EMP TV
25.04.–04.05.2025
Tallinn / Tartu
Toshio Hosokawa

Toshio Hosokawa (b. 1955) was born in Hiroshima, Japan. He initially studied piano and composition in Tokyo. In 1976, he moved to West Berlin to study composition at the University of the Arts under Isang Yun. From 1983 to 1986, he was a student of Klaus Huber and Brian Ferneyhough at the Freiburg University of Music, and he also took part in the Darmstadt Summer Courses. Yun, a Korean composer, had successfully merged Eastern and Western musical languages. However, it was Klaus Huber who advised Hosokawa to return to Japan and explore traditional Japanese music more deeply.
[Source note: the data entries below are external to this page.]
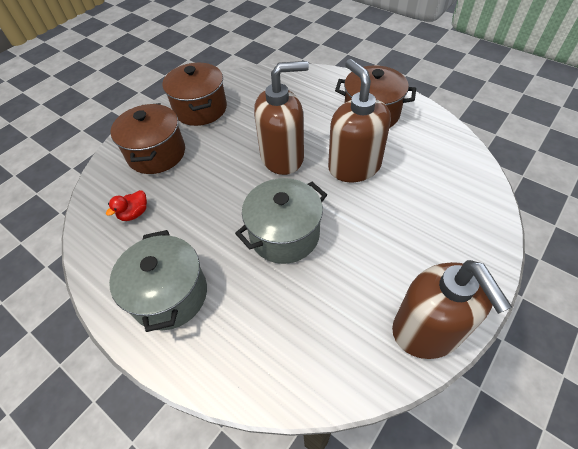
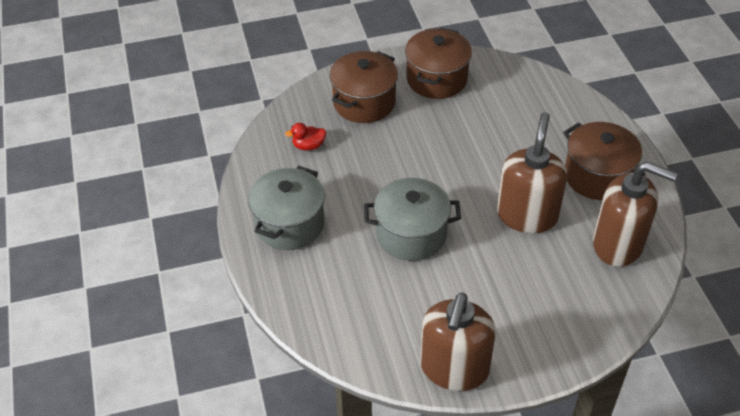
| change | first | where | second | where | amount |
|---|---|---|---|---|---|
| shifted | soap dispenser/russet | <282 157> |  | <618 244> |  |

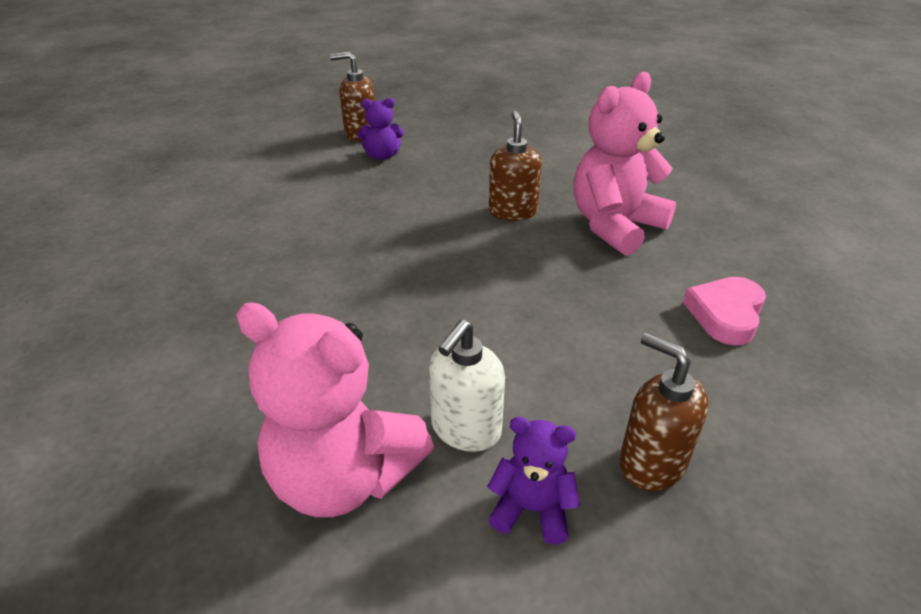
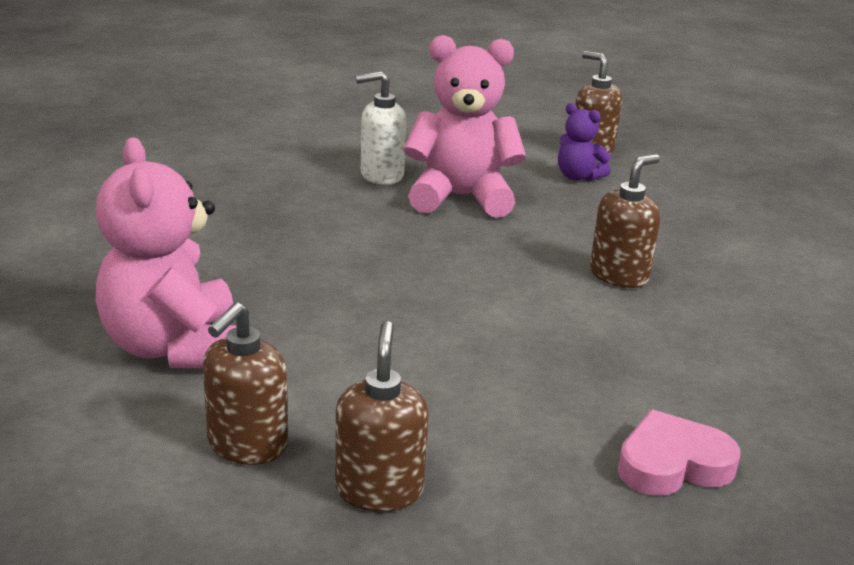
| change | first | where | second | where | amount |
|---|---|---|---|---|---|
| swapped | stuffed bear/purple | <532 509> | soap dispenser/russet | <247 445> |  |
| shifted | soap dispenser/white | <465 429> |  | <381 175> |  |
| shifted | stuffed bear/rose-pink | <615 226> |  | <461 197> |  |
Hosokawa has been featured as a composer and/or lecturer at major European new music festivals. Since 1990, he has regularly given lectures at the Darmstadt Summer Courses, and in 1998, he was appointed composer-in-residence at the Mozarteum Summer Academy in Salzburg. He is also actively involved in Japan’s music scene: from 1989 to 1998, he was one of the founders and the artistic director of the Akiyoshidai International Contemporary Music Seminar and Festival in Yamaguchi Prefecture; from 2001, he became the artistic director of the Takefu International Music Festival in Fukui Prefecture; from 1998 to 2007, he was composer-in-residence with the Tokyo Symphony Orchestra; and since 2004, he has served as a guest lecturer at the Tokyo College of Music.
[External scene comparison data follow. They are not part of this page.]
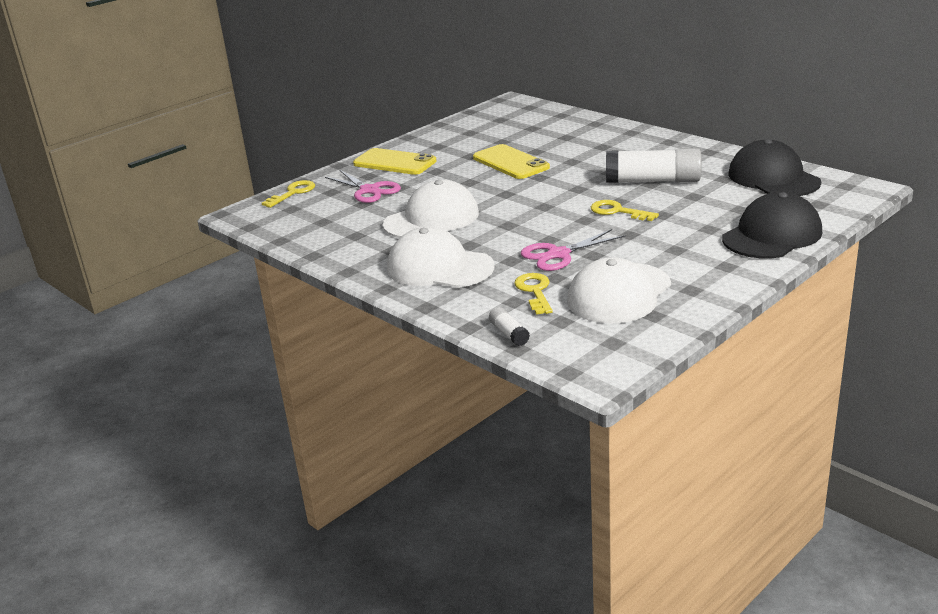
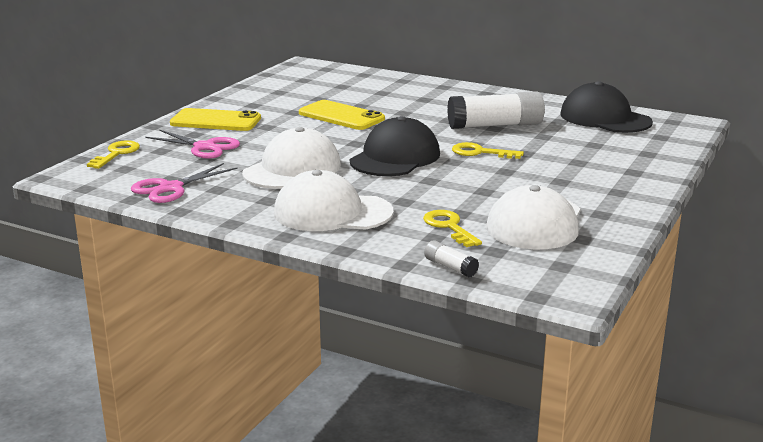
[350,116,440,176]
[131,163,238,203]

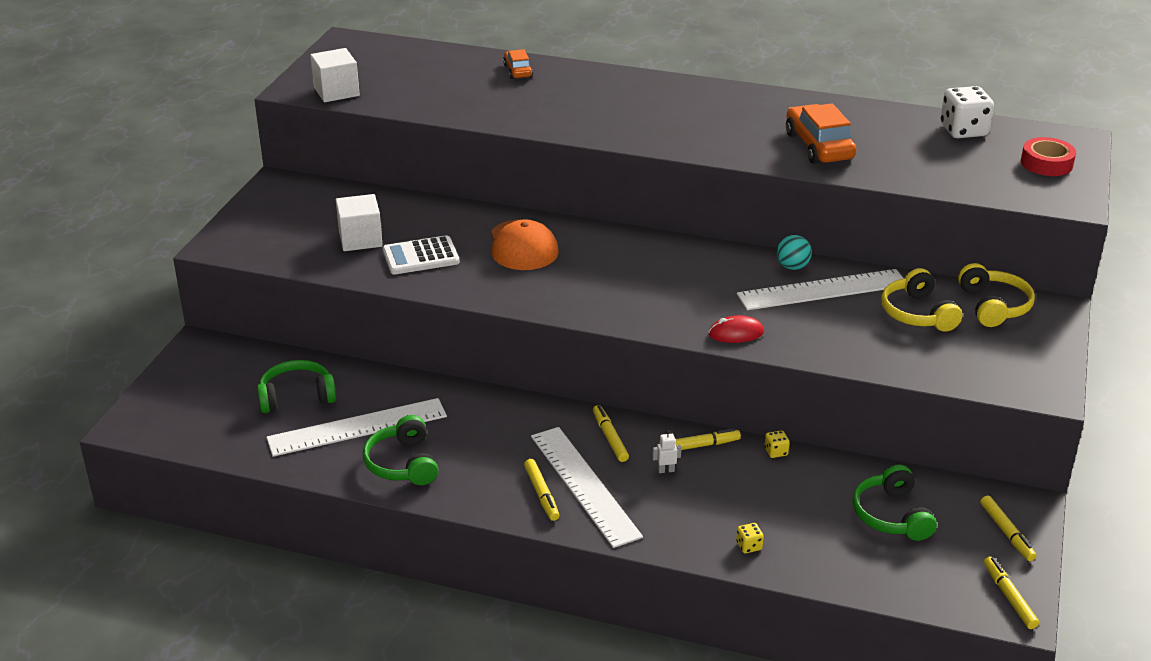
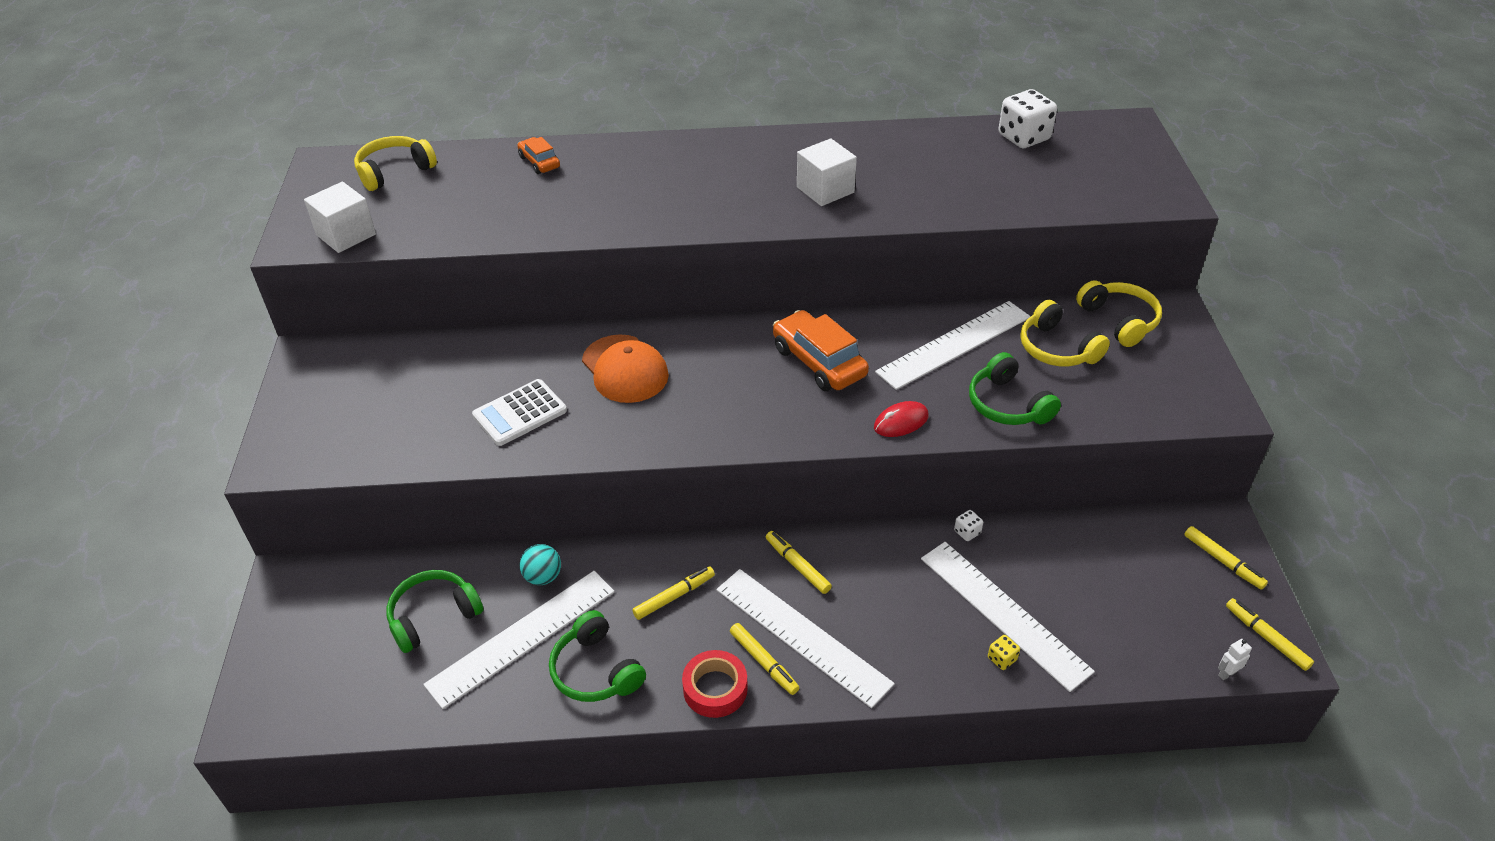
[773,310,869,391]
[682,650,748,718]
[797,138,857,206]
[520,544,561,585]
[632,567,715,620]
[1218,639,1252,680]
[954,510,983,541]
[969,352,1061,425]
[354,136,437,191]
[921,542,1095,692]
Over the course of his career, he has received numerous awards, including first prize in the composition competition celebrating the Berlin Philharmonic’s 100th anniversary (1982), the Arion Music Prize (1984), the European Young Generation Composer Prize (1985), the Kyoto Music Prize (1988), the Rheingau and Duisburg City Music Prizes (1998), and the Suntory Music Award (2008).

Hosokawa’s oeuvre includes orchestral works (including concertos), a number of operas, chamber music, compositions for traditional Japanese instruments, and film music. While his main influences are the post-World War II German avant-garde composers, his musical language is deeply rooted in Oriental aesthetics. The synthesis he has created is marked by an economy of means, a prevalence of slow movement, and a deep attentiveness to sound and resonance. His music is at once dense and light; while it takes itself seriously, the sum of its parts never feels overly forceful.